Onsen: Japanese Hot Spring Spas
While earthquakes are an annoying, everyday fact of life in Japan, they also provide one of the country's greatest delights: thermal baths. Wherever there are volcanic mountains—and there are a lot—you're sure to find springs of hot water, called onsen, which are rich in all sorts of restorative minerals. Any place where lots of spas have tapped these sources is an onsen chiiki (hot-springs resort area). The Izu Peninsula is particularly rich in onsen. It has, in fact, one-fifth of the 2,300-odd officially recognized hot springs in Japan.

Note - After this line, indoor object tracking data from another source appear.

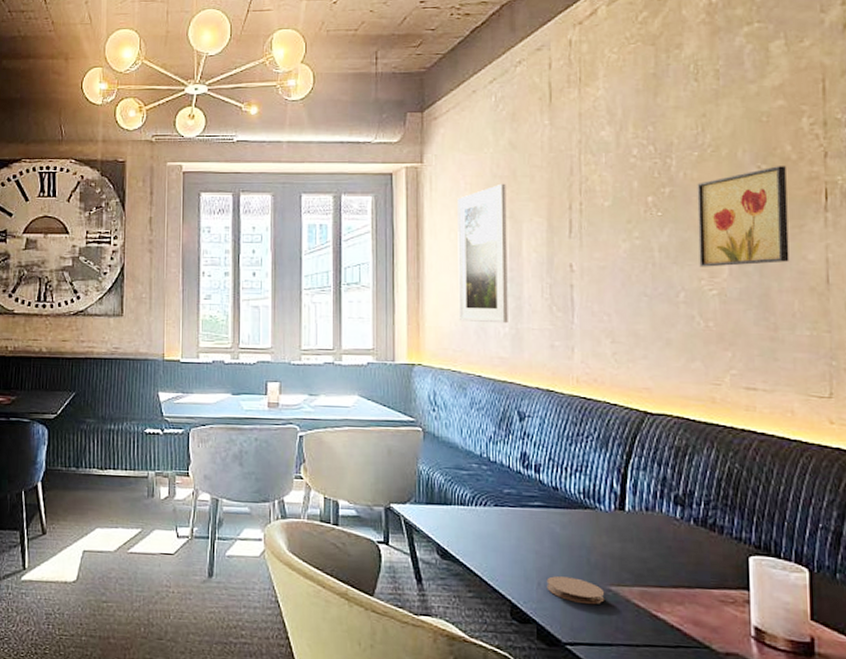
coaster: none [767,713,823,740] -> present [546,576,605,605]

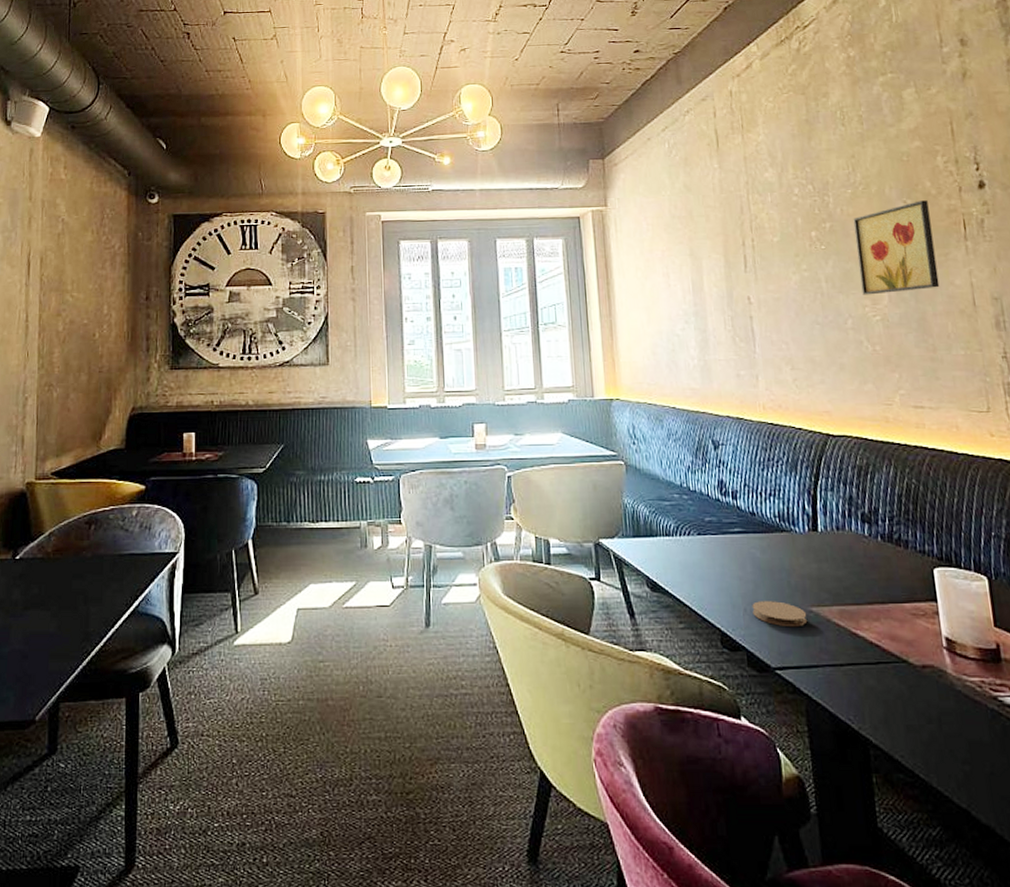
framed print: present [457,183,508,324] -> none [641,223,696,356]

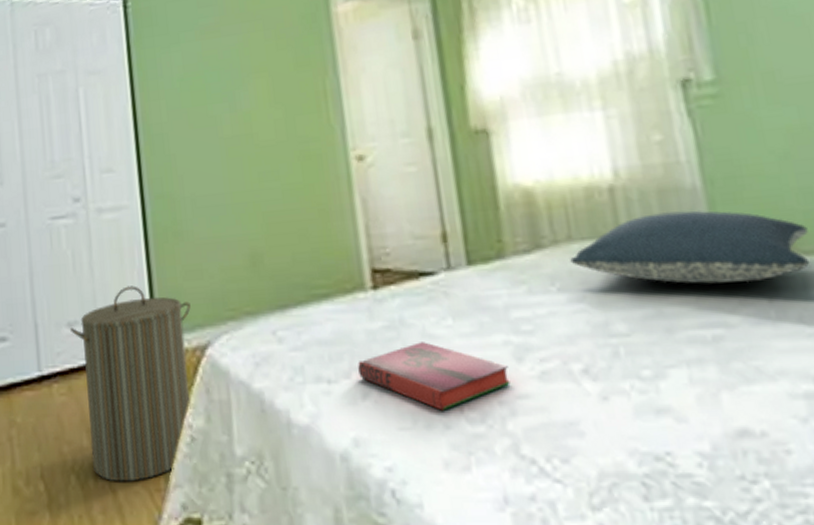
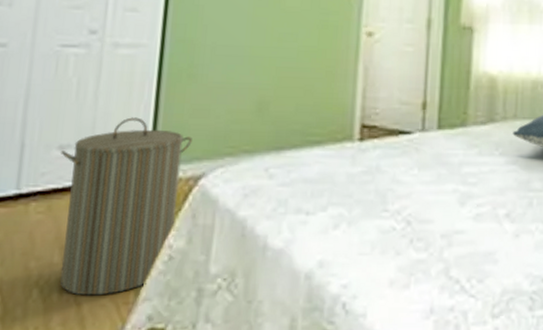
hardback book: present [358,342,510,411] -> none [334,186,453,241]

Spas take many forms, but the ne plus ultra is that small secluded Japanese mountain inn with a rotemburo (an open-air mineral-spring pool). For guests only, these pools are usually in a screened-off nook with a panoramic view. A room in one of these inns on a weekend or in high season should be booked months in advance. (High season is late December to early January, late April to early May, the second and third weeks of August, and the second and third weeks of October.) More typical is the large resort hotel, geared mainly to groups, with one or more large indoor mineral baths of its own. Where whole towns and villages have developed to exploit a local supply of hot water, there will be several of these large hotels, an assortment of smaller inns, and probably a few modest public bathhouses, with no accommodations, where you just pay an entrance fee for a soak of whatever length you wish.